The default is xxh3-128 widened to 256 bits via two distinct seeds — non-crypto but SIMD-accelerated on both amd64 (AVX / AVX-512) and arm64 (NEON), so it stays ahead of hardware SHA-256 on Apple Silicon (~5×) and beats software SHA-256 on typical Linux CI hardware by ~10×. The interface leaves room for swapping in blake3, wyhash, or a successor via SetContentHasher without disturbing any callers.
func Hasher ¶
func Hasher() ContentHasher
Hasher returns the currently installed ContentHasher. Subsystems that need streaming semantics (e.g. oracle closureFingerprint) call Hasher().New() instead of importing a specific algorithm.
type Memo ¶
type Memo struct {
// contains filtered or unexported fields
}
Memo memoizes file content hashes for the duration of a single run. The cache is keyed by (path, size, mtime); a file whose stat fingerprint changes is re-hashed on the next lookup. A Memo is safe for concurrent use.
Memo is deliberately scoped to a single invocation — callers build one, pass it to every subsystem that would otherwise hash the same file independently, and discard it when the run completes. Persisting a Memo across runs would return stale hashes if a file was modified between invocations under the same (path, size, mtime) triple.
The nil *Memo is a valid disabled memo: every method falls through to the unmemoized hashutil helpers and no entries are retained. This keeps callers that haven't yet been wired to a shared Memo working unchanged.
func Default ¶
func Default() *Memo
Default returns the process-scoped shared Memo. Subsystems that need to cooperate on file hashing should use Default() rather than instantiating a private Memo, so all redundant content-hash computations within a single run collapse to one per unique file.

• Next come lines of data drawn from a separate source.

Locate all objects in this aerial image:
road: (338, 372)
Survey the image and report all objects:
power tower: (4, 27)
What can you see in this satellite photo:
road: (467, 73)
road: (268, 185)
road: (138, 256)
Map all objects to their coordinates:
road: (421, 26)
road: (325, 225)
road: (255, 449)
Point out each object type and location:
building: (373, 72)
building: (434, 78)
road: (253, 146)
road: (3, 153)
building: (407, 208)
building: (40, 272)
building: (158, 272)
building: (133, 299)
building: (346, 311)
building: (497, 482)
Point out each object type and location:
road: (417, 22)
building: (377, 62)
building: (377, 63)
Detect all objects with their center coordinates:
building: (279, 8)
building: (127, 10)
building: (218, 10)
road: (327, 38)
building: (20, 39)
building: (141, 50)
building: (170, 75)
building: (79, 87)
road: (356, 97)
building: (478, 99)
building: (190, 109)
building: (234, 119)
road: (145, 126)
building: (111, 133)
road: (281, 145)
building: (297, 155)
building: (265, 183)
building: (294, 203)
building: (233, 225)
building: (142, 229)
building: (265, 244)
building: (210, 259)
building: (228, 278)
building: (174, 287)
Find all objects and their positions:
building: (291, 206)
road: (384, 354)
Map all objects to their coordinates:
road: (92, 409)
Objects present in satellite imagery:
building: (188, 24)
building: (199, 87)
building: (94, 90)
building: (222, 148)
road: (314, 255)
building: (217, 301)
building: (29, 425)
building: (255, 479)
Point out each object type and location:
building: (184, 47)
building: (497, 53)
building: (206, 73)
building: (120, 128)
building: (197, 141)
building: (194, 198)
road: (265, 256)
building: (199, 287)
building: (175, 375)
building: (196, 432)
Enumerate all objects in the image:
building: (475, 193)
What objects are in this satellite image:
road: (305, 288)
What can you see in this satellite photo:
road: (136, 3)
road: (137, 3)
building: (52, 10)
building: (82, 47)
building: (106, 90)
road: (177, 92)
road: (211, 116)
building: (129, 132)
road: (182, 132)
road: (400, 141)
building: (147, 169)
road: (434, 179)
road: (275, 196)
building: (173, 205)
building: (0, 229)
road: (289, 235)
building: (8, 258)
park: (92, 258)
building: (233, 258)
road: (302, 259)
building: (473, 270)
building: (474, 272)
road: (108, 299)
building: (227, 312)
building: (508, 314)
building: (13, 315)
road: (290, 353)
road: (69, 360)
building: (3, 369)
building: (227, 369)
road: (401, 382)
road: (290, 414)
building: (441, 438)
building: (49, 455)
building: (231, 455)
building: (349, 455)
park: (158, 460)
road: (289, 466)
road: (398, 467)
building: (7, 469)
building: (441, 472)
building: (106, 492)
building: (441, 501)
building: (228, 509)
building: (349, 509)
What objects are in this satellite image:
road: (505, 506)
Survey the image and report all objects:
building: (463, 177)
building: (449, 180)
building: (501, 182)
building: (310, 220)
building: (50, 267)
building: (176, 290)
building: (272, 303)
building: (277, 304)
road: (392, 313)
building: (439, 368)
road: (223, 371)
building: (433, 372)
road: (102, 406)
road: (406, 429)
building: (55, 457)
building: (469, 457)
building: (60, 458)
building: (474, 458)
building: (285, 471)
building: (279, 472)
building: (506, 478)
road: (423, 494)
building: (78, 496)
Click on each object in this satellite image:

func (*Memo) HashContent ¶
HashContent returns the hex digest of content under the active ContentHasher and, if path is non-empty and a stat succeeds, memoizes the result so subsequent HashFile(path) calls within this Memo return the same digest without re-reading or re-hashing. Use this from callers that already hold the file bytes (e.g. after reading once into memory for parsing).
func (*Memo) HashFile ¶
HashFile returns the lowercase hex digest of the file at path using the active ContentHasher. The returned digest is memoized against the file's (size, mtime); a later call for the same unchanged file hits the cache. If provider is non-nil and a hash actually needs to be computed, it is invoked to obtain the bytes instead of re-reading from disk — useful for callers that already have the file content in memory (e.g. the parse / cross-file caches).
A nil *Memo falls through to an unmemoized hash.
func (*Memo) HashFileRaw ¶
HashFileRaw is like HashFile but returns the raw 32-byte digest.